Há determinados estudiosos da língua que preferem indicar no seu lugar a palavra ‘folheto’. Para o revolucionário russo Vladimir Lenin o objetivo do panfleto era passar em poucas palavras a mensagem política dos sociais democratas russos aos trabalhadores e operários em particular. O famoso Manifesto Comunista publicado em várias línguas no mundo todo é, nas palavras de Marx e Engels, um panfleto, aliás um espetacular panfleto de natureza eminentemente política e programática, publicado em 21 de fevereiro de 1848.

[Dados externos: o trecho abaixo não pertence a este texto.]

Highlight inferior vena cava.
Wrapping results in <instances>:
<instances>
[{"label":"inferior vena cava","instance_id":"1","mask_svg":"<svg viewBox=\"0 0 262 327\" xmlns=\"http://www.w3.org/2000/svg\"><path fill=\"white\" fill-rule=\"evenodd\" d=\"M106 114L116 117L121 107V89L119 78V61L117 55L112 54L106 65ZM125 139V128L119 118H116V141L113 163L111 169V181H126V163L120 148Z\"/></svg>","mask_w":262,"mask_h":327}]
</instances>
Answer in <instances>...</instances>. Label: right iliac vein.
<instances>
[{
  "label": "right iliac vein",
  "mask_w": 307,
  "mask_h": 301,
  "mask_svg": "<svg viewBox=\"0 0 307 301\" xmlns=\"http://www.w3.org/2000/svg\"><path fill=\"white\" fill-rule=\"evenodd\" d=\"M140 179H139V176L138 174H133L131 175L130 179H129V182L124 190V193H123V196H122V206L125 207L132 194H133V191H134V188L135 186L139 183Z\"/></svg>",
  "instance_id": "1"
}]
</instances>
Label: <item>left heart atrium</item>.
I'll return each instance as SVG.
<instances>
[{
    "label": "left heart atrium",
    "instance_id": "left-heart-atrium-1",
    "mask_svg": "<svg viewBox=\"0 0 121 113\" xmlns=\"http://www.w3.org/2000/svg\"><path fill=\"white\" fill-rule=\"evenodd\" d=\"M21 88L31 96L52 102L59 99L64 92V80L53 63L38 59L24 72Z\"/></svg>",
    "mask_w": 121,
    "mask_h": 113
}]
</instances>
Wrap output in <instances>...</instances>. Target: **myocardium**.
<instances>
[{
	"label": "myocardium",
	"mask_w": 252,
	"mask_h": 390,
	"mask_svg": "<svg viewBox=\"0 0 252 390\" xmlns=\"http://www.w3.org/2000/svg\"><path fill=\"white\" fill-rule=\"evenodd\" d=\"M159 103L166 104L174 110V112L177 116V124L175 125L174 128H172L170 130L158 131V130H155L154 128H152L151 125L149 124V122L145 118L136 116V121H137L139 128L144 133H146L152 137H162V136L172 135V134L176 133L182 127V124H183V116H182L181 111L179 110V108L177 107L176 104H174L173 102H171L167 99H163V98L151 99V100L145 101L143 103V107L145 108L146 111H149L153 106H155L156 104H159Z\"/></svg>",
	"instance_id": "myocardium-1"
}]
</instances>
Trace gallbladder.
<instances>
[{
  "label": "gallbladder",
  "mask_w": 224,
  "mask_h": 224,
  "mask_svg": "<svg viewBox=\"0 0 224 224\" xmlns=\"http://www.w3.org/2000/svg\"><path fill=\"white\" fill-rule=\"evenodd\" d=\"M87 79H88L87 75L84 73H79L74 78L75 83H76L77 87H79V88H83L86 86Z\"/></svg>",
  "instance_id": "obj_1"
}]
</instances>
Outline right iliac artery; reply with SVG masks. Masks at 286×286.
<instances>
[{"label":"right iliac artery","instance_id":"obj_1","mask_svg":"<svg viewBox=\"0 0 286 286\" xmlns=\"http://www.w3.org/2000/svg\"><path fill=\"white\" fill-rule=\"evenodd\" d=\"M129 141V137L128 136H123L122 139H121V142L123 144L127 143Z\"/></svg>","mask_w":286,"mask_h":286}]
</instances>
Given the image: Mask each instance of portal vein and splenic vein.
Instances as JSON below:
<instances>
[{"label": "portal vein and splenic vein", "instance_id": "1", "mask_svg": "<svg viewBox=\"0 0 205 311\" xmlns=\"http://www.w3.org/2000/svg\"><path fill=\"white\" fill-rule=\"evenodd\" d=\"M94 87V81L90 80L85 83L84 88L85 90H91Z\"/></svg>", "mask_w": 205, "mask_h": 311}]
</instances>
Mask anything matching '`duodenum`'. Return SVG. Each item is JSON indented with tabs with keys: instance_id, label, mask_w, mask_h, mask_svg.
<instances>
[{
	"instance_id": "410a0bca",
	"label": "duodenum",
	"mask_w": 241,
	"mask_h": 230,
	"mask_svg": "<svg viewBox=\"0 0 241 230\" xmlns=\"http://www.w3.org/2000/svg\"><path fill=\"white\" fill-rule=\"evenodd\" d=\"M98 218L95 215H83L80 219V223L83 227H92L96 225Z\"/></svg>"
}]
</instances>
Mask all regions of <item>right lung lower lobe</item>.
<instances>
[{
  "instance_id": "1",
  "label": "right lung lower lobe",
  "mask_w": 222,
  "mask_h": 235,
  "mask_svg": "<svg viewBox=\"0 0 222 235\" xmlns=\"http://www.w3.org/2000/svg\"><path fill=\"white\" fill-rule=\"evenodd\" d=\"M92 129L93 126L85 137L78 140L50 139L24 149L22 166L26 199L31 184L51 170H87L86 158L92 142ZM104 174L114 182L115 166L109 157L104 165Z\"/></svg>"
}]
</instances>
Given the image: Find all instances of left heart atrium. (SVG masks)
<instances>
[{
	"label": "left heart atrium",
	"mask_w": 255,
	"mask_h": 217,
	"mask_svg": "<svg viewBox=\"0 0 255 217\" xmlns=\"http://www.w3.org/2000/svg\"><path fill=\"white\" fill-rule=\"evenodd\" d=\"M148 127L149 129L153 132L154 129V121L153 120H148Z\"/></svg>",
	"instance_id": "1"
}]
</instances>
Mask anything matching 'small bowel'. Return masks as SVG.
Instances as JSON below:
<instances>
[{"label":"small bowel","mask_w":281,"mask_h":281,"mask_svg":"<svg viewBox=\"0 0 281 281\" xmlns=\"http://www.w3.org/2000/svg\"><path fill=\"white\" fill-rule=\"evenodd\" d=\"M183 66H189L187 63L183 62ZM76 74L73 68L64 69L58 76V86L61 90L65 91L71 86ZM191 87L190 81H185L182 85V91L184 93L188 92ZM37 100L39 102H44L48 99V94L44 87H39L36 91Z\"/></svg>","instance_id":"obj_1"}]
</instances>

Em julho de 1938, o revolucionário russo Leon Trotski e o surrealista André Breton publicaram o Manifesto por uma Arte Revolucionária e Independente, um chamado a construção de uma Federação Internacional da Arte Revolucionária e Independente (FIARI) em forma próxima de um panfleto. Alias um belo manifesto, e é bom que se diga que, no século XX, várias vanguardas artísticas e literárias manifestaram publicamente por meio de manifestos que como dizia Barroso (2007, p. 9) “A cultura dos manifestos corresponde a uma “necessidade legítima dos artistas de conquistar um espaço nos meios de comunicação responsáveis por fazer a ponte entre suas ideias e o grande público”.  

Portanto o “discurso panfletário”, ou o “panfletarismo”, fustigado no meio dos diálogos jornalísticos e de variados sujeitos, carrega em si uma carga ideológica que em última análise pretende desqualificar não só a palavra, mas seu conteúdo e os sujeitos que a utilizam como forma de mobilização, nesse caso grupos sociais e políticos que utilizam o “objeto” panfleto como comunicação de massa.

O papel do panfleto não é o mesmo do livro, da tese, da poesia, do artigo, da crônica, do romance, da matéria jornalística e de outros tipos de linguagens, mas pode anunciar a todos, como um instrumento auxiliar da propaganda e divulgação de seus conteúdos. Portanto nesse campo tenso da linguagem coloquemos a palavra no seu devido lugar. Não é? Senão a “crítica” será criticada e perderá sua crítica.

*Professor, sociólogo e doutorando em educação pelo PPGED/UFPA.

 

REFERÊNCIAS

https://pt.wikipedia.org/wiki/Panfleto

https://pt.wikipedia.org/wiki/Manifesto 

https://pt.wikipedia.org/wiki/Manifesto_por_uma_Arte_Revolucion%C3%A1ria_Independente

BARROSO, A. B. de P. C. – A mediatização da arte, p. 9, Universidade de Brasília, 2007. (Tese de Doutorado).

MAGALHÃES, Izabel. Um método de Análise Textual para o estudo da Prática Social. In: MAGALHÃES Laert (Org.). Análise do Discurso Crítica e Comunicação: percursos teórico e programático do discurso, mídia e política. Teresina: UDUFPI, 2019.

PÊCHEUX, Michel. Semântica e Discurso: uma crítica à afirmação do óbvio. Campinas: Ed. Unicamp, 1988.